Try to imagine the awful meaning of this. You have often seen the sand
on the seashore. How fine are its tiny grains! And how many of those
tiny little grains go to make up the small handful which a child grasps
in its play. Now imagine a mountain of that sand, a million miles high,
reaching from the earth to the farthest heavens, and a million miles
broad, extending to remotest space, and a million miles in thickness;
and imagine such an enormous mass of countless particles of sand
multiplied as often as there are leaves in the forest, drops of water
in the mighty ocean, feathers on birds, scales on fish, hairs on
animals, atoms in the vast expanse of the air: and imagine that at the
end of every million years a little bird came to that mountain and
carried away in its beak a tiny grain of that sand.

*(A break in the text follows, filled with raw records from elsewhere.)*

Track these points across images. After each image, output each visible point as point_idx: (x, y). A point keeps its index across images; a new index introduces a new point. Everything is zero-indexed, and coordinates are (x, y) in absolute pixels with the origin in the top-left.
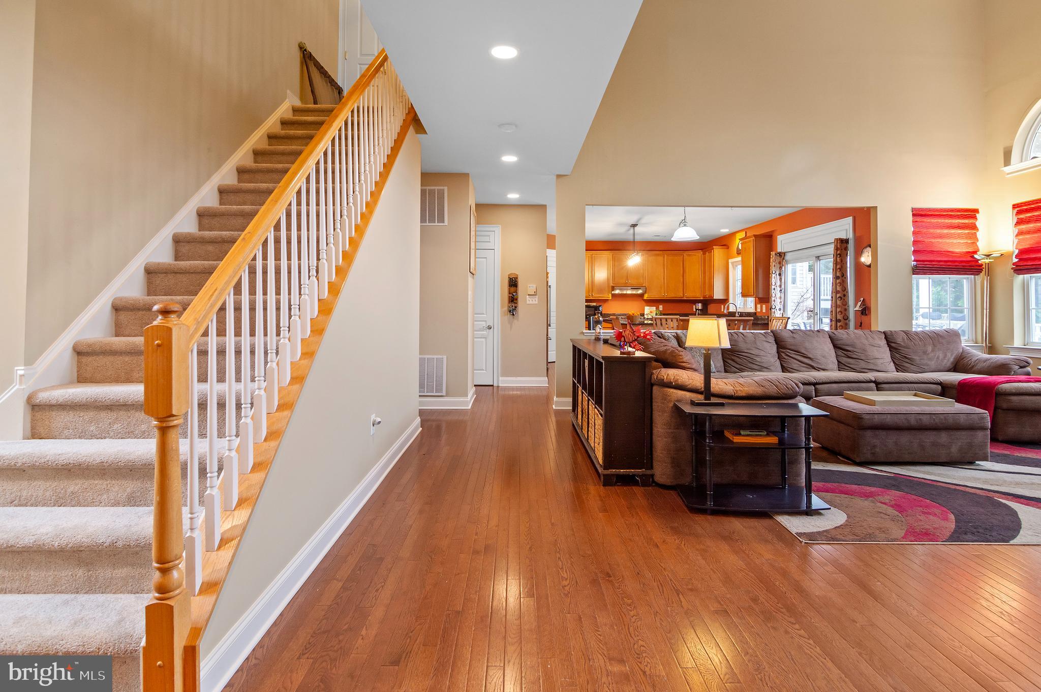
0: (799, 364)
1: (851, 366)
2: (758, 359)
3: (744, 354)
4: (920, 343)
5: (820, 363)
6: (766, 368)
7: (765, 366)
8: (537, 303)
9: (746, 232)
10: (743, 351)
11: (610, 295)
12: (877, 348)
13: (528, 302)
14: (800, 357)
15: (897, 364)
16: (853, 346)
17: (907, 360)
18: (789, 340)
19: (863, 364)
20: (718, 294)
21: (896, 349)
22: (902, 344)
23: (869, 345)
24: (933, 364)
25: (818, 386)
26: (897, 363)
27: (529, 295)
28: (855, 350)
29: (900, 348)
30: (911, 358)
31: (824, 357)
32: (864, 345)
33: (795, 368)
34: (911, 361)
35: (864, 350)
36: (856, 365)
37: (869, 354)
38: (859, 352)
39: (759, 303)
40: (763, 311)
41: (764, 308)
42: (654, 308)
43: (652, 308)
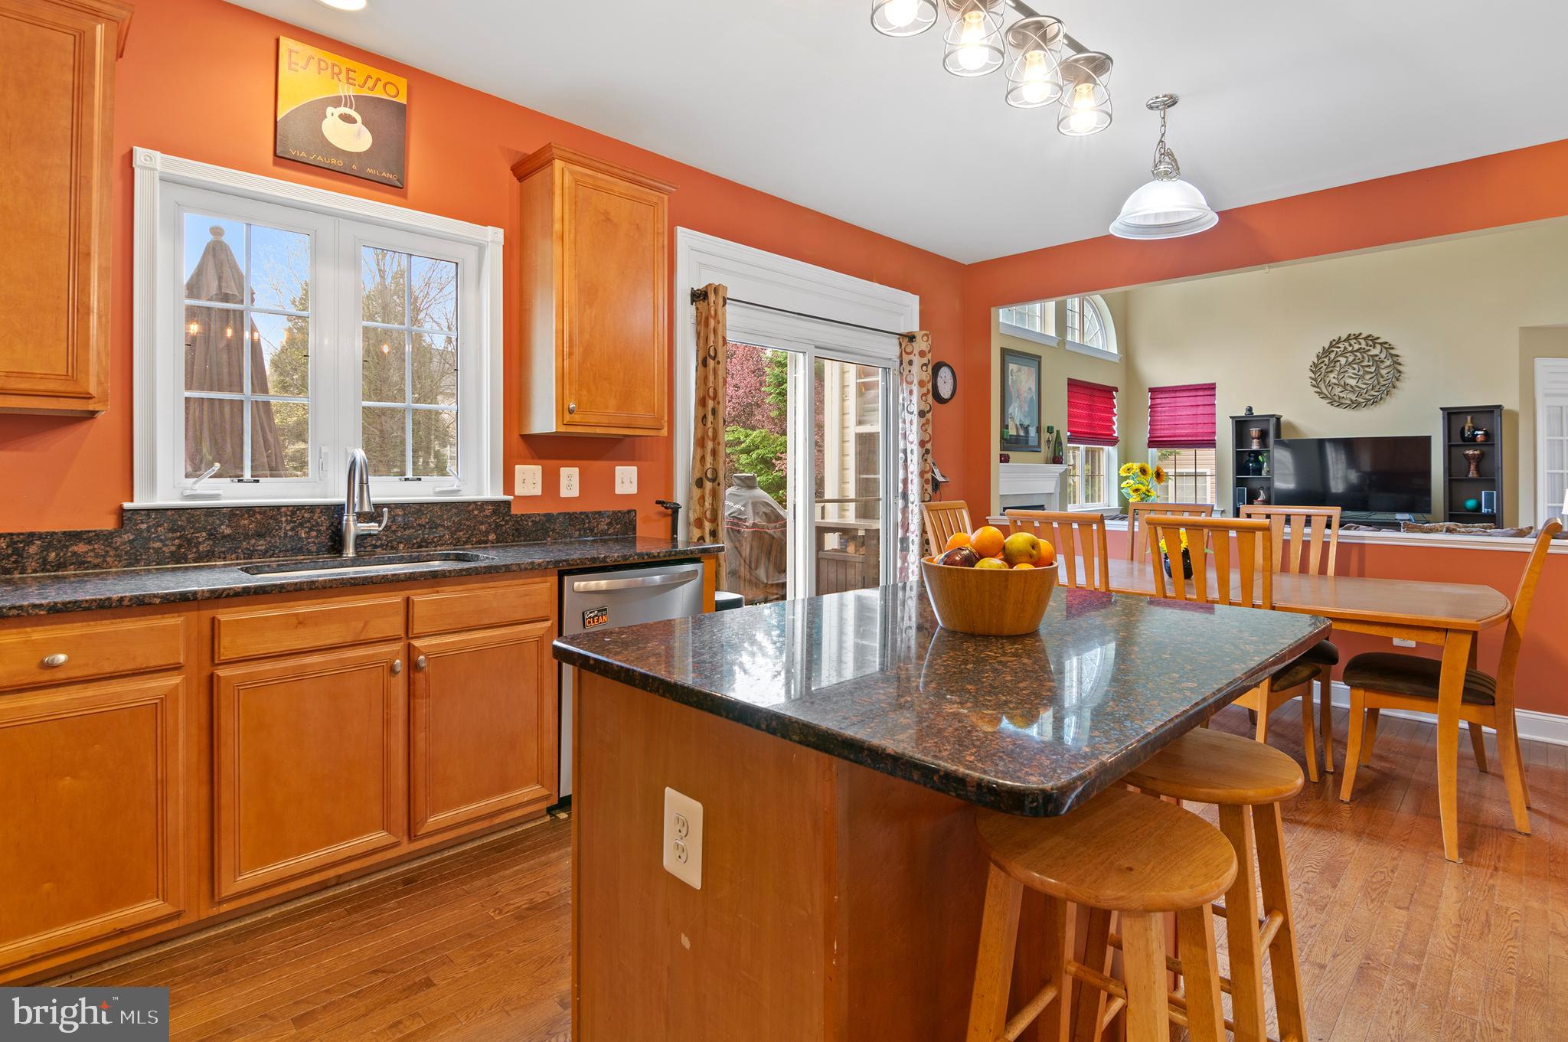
9: (408, 86)
39: (533, 458)
40: (564, 493)
41: (570, 480)
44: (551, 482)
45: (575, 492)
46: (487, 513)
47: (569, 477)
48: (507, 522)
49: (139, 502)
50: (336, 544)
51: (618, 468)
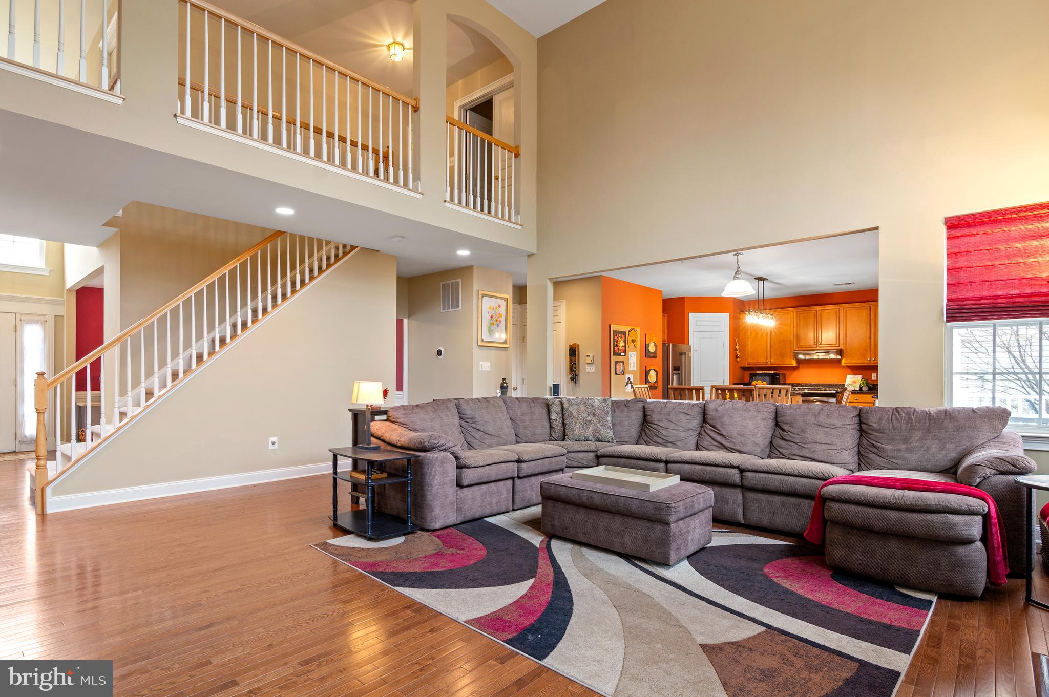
0: (710, 442)
1: (781, 450)
2: (663, 432)
3: (653, 426)
4: (904, 425)
5: (733, 443)
6: (671, 443)
7: (670, 441)
8: (594, 371)
10: (654, 422)
11: (795, 361)
12: (826, 429)
13: (587, 371)
14: (713, 433)
15: (862, 455)
16: (791, 425)
17: (875, 450)
18: (711, 413)
19: (794, 449)
21: (866, 433)
22: (875, 425)
23: (815, 424)
24: (914, 459)
25: (669, 465)
26: (862, 453)
27: (588, 364)
28: (792, 430)
29: (870, 431)
30: (881, 447)
31: (742, 435)
32: (807, 424)
33: (706, 447)
34: (879, 452)
35: (803, 431)
36: (787, 449)
37: (808, 436)
38: (796, 432)
42: (860, 377)
43: (857, 376)
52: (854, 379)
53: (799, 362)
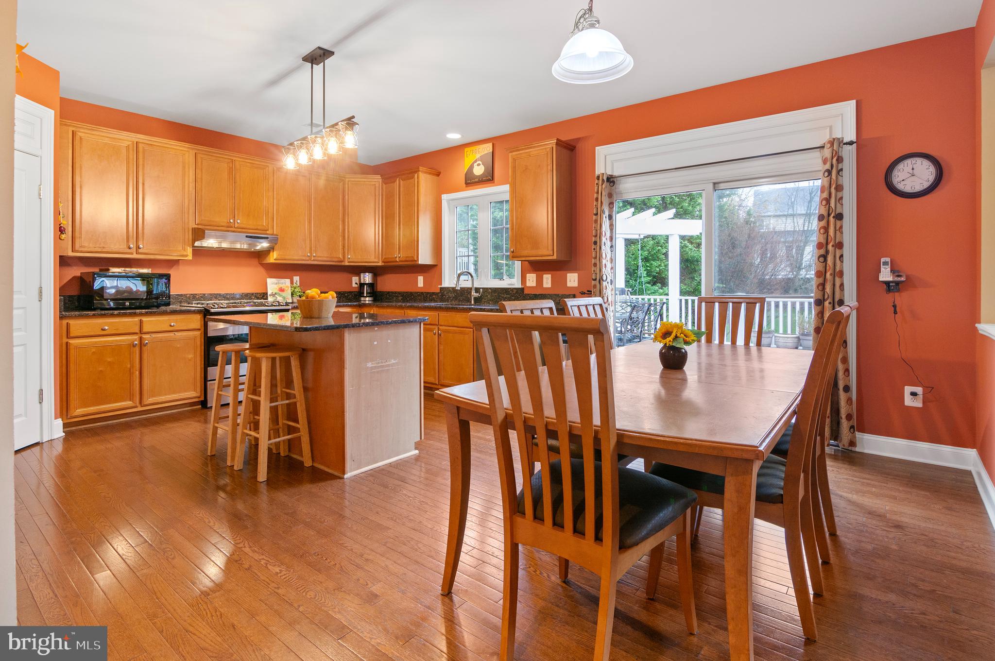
9: (493, 144)
11: (189, 251)
20: (425, 258)
39: (533, 271)
40: (545, 285)
41: (547, 280)
42: (288, 281)
43: (283, 281)
44: (540, 281)
45: (549, 285)
46: (514, 292)
47: (547, 279)
48: (521, 296)
49: (443, 286)
50: (469, 301)
51: (568, 274)
52: (281, 286)
53: (199, 253)
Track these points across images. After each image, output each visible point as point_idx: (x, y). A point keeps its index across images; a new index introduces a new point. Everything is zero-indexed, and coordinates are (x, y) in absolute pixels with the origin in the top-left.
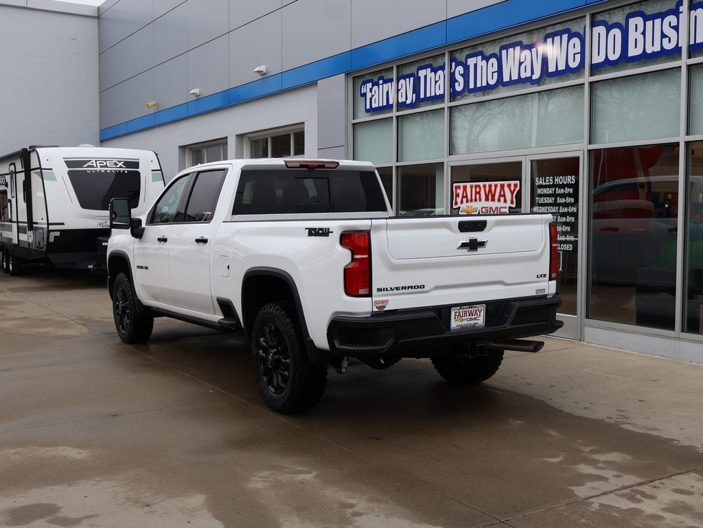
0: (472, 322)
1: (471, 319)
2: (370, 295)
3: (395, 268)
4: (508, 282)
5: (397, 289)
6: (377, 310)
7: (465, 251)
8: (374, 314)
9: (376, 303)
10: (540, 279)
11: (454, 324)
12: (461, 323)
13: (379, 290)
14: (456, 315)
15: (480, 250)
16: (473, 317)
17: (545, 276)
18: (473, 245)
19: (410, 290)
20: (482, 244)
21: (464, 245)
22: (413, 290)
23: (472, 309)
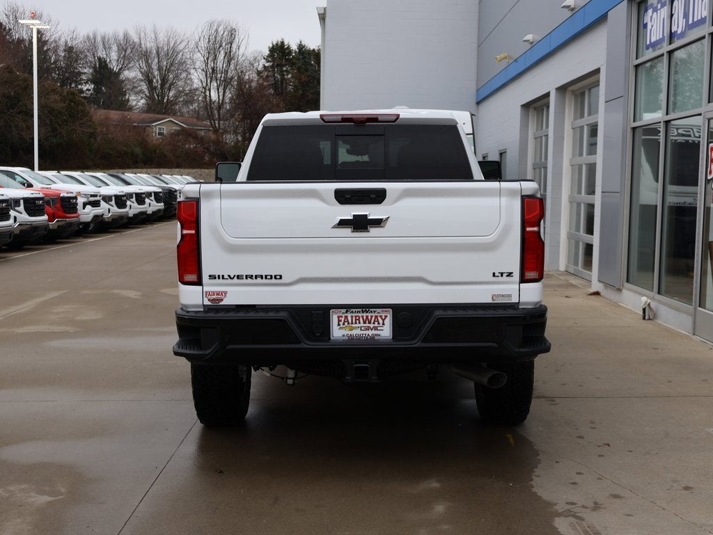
0: (370, 333)
1: (368, 328)
2: (199, 282)
3: (233, 249)
4: (434, 280)
5: (238, 277)
6: (209, 303)
7: (347, 231)
8: (208, 309)
9: (208, 293)
10: (500, 279)
11: (338, 332)
12: (350, 333)
13: (212, 277)
14: (339, 321)
15: (374, 231)
16: (372, 326)
17: (510, 274)
18: (360, 224)
19: (259, 280)
20: (378, 223)
21: (343, 223)
22: (264, 281)
23: (369, 315)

How many millions
upon millions of centuries would pass before that bird had carried away
even a square foot of that mountain, how many eons upon eons of ages
before it had carried away all? Yet at the end of that immense stretch
of time not even one instant of eternity could be said to have ended.
At the end of all those billions and trillions of years eternity would
have scarcely begun. And if that mountain rose again after it had been
all carried away, and if the bird came again and carried it all away
again grain by grain, and if it so rose and sank as many times as there
are stars in the sky, atoms in the air, drops of water in the sea,
leaves on the trees, feathers upon birds, scales upon fish, hairs upon
animals, at the end of all those innumerable risings and sinkings of
that immeasurably vast mountain not one single instant of eternity
could be said to have ended; even then, at the end of such a period,
after that eon of time the mere thought of which makes our very brain
reel dizzily, eternity would scarcely have begun."
We are lucky to be alive, and life is precious because it's finite.